Even if you cannot provide an explicit solution, if there are search term(s) I should use I could use for additional information, that would be much appreciated!
Edit: The policy should be a function over pairs of nodes with some additional arguments (the precise nature of these arguments I'm not sure) and return a probability that an edge should be added between them. Let the policy be a function $f$, i.e.:
$$f(n_i, n_j, e_i, e_j) = P(\text{add edge between }n_i \text{and }n_j)$$
where $n_i, n_j$ are two nodes and $e_i, e_j$ are the number of edges of $n_i$ and $n_j$ respectively. You may assume no edge exists between $n_i$ and $n_j$. Note that the function is by no means restricted to these arguments, however given the size of the graph means that it is difficult to compute global statistics about the graph (I think, at least) each time it is used, thus it's best to restrict it to arguments that involve properties of the two nodes in question.
This post is also more to help you formalize the problem you want to tackle, so it contains references for all the issues you raise. Here 'close' is also meant in an intuitive sense, how to formalize this is in the last paragraph.
Let's write $\mathcal{G}(n,p(n))$ for the random ER graph, where you obtain a graph $G$ by taking each edge independently with probability $p(n)$. First, let's assume that you are not interested in the case where $p(n)=c$ for some constant, because you can just flip a coin when you add a vertex with every other vertex, and you get exactly $\mathcal{G}(n,p(n))$. So we can assume $p(n)=o(1)$.

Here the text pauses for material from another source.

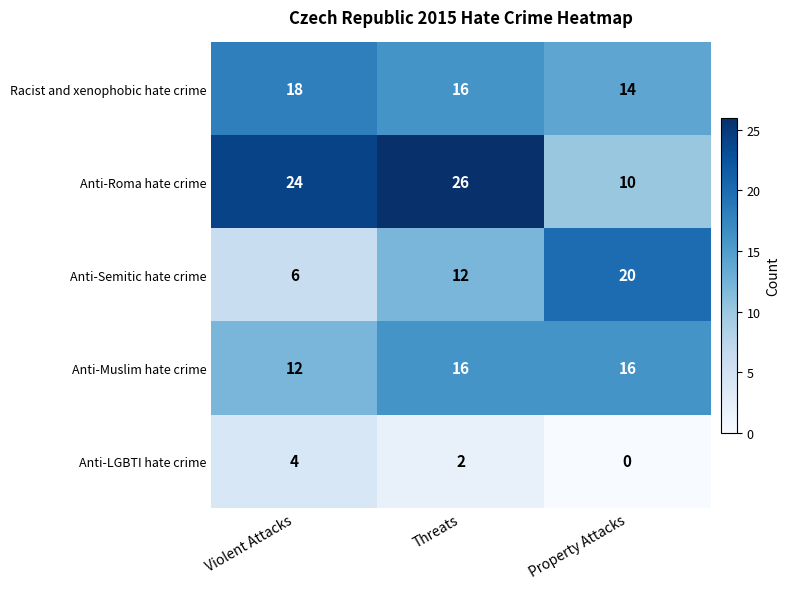

The Anti-Muslim hate crime series shows 6 at Violent Attacks. True or false?

False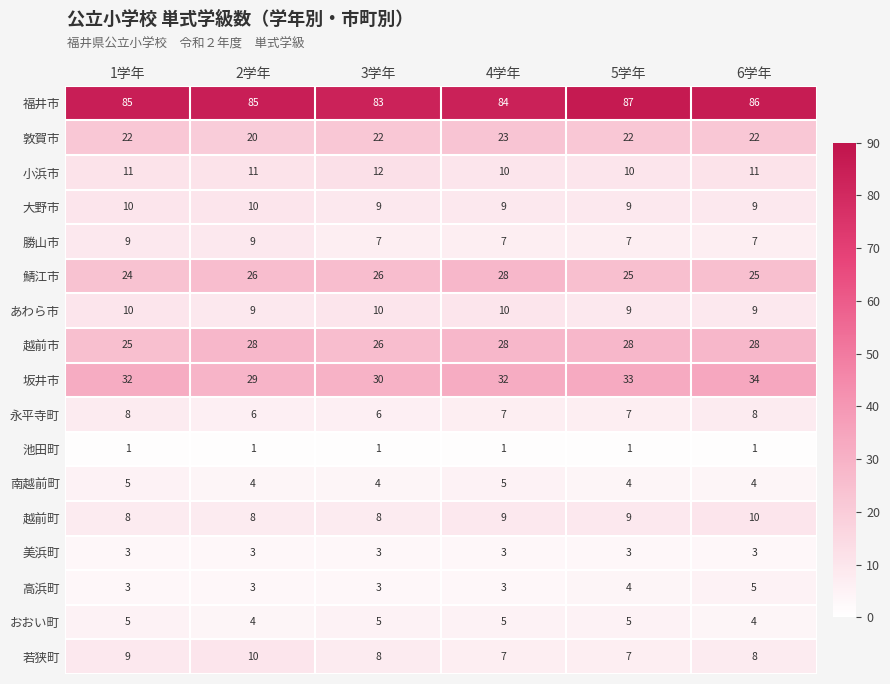

At how many categories does at least one series exceed 32?

6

With that assumption, the main property of $\mathcal{G}(n,p(n))$ is that all pairs of vertices have the same probability to be linked, and this is also true for subsets of vertices. So the probability that vertices from time $1$ to $t_0$ must have the same probability to be adjacent that vertices from time $t_0$ to $t_1$. So if you want to stay close to $\mathcal{G}(n,p(n))$, since $p(n)=o(1)$ you need to look for early structures with a too high edge-density and remove edges. If you have access to labels, when you add vertex $t$, you remove edges in $[1, \dots, t-1]$ with probability $p(t)-p(t-1)$, then add edges between $t$ and other vertices with probability $p(t)$. Otherwise you are down to computing edge-densities for all subsets and removing some of the less probable excess. In any case, if you want to be close to $\mathcal{G}(n,p(n))$, it will be computationally expensive, and you won't be able to do it with local algorithms.
If you are interested in what happens when you just add edges with time, this is called the uniformly grown random graphs (studied here: http://arxiv.org/pdf/cond-mat/0104546). This type of random graph is fundamentally different from $\mathcal{G}(n,p(n))$. You can use other (more complex) methods to add vertices and edges over time, like in the framework of inhomogeneous random graphs (see http://arxiv.org/abs/math/0504589); in each case, these graphs are very different from $\mathcal{G}(n,p(n))$.
What does 'close to ER' mean? There are various metrics that you can use, such as the cut metric (see http://arxiv.org/abs/1009.2376); however if you are interested in the asymptotic behaviour you need to use some other metric because for the cut metric every graph sequence with $o(n^2)$ edges converges to the empty graph. There is another metric that works well if you have $\Theta(n)$ edges, which consists basically in counting the occurrences of each local neighbourhoods of vertices. In other regimes, things are a bit more difficult. You can look at the works of Bollobás et al. (e.g. http://arxiv.org/abs/0708.1919) for some references on graph metrics.